▶ **Recorded information**
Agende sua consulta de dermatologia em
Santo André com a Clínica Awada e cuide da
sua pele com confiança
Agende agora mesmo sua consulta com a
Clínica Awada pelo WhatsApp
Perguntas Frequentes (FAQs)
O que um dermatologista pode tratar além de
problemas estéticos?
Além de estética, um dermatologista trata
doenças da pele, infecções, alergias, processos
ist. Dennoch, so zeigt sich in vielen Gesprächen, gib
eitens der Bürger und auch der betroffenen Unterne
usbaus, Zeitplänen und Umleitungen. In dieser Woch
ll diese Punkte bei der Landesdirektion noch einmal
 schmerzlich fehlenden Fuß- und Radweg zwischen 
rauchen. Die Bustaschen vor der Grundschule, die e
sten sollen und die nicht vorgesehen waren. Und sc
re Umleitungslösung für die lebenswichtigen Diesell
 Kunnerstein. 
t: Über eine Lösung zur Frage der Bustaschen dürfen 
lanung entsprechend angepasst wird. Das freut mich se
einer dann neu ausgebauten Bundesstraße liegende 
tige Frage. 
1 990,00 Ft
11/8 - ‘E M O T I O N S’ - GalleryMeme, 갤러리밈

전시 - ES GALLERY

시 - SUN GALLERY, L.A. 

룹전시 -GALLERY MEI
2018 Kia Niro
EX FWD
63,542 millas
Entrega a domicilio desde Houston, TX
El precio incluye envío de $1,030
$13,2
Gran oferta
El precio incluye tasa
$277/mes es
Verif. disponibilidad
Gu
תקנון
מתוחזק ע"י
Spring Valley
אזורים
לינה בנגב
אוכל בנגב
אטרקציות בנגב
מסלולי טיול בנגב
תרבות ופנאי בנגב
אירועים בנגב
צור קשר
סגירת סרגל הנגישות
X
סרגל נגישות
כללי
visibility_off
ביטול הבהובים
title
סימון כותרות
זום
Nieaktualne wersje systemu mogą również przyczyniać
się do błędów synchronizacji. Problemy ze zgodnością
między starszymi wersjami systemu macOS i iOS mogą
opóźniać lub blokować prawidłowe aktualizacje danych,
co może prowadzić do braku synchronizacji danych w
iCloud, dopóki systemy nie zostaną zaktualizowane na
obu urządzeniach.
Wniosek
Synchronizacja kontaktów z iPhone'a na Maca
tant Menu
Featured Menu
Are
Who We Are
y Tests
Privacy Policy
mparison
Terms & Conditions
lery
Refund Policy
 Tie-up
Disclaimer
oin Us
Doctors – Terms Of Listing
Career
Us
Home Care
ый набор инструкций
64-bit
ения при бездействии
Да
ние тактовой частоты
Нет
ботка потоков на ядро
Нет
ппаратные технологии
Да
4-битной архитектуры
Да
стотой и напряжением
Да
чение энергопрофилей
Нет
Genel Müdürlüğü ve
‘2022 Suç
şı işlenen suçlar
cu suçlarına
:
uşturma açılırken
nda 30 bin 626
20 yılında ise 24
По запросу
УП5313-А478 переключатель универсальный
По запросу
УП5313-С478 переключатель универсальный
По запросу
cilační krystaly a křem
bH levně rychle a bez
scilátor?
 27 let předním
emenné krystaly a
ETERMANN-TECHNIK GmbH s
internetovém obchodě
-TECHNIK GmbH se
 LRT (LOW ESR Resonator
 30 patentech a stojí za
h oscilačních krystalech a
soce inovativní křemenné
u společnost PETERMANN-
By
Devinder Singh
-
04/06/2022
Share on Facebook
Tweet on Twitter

▶ **Directive**
Return the span of lines in the data above that opens at the line with "eitens der Bürger" and closes at the line with "Entrega a domicilio desde Houston, TX", exactly, ends included, nothing else.

▶ **Reply**
eitens der Bürger und auch der betroffenen Unterne
usbaus, Zeitplänen und Umleitungen. In dieser Woch
ll diese Punkte bei der Landesdirektion noch einmal
 schmerzlich fehlenden Fuß- und Radweg zwischen 
rauchen. Die Bustaschen vor der Grundschule, die e
sten sollen und die nicht vorgesehen waren. Und sc
re Umleitungslösung für die lebenswichtigen Diesell
 Kunnerstein. 
t: Über eine Lösung zur Frage der Bustaschen dürfen 
lanung entsprechend angepasst wird. Das freut mich se
einer dann neu ausgebauten Bundesstraße liegende 
tige Frage. 
1 990,00 Ft
11/8 - ‘E M O T I O N S’ - GalleryMeme, 갤러리밈

전시 - ES GALLERY

시 - SUN GALLERY, L.A. 

룹전시 -GALLERY MEI
2018 Kia Niro
EX FWD
63,542 millas
Entrega a domicilio desde Houston, TX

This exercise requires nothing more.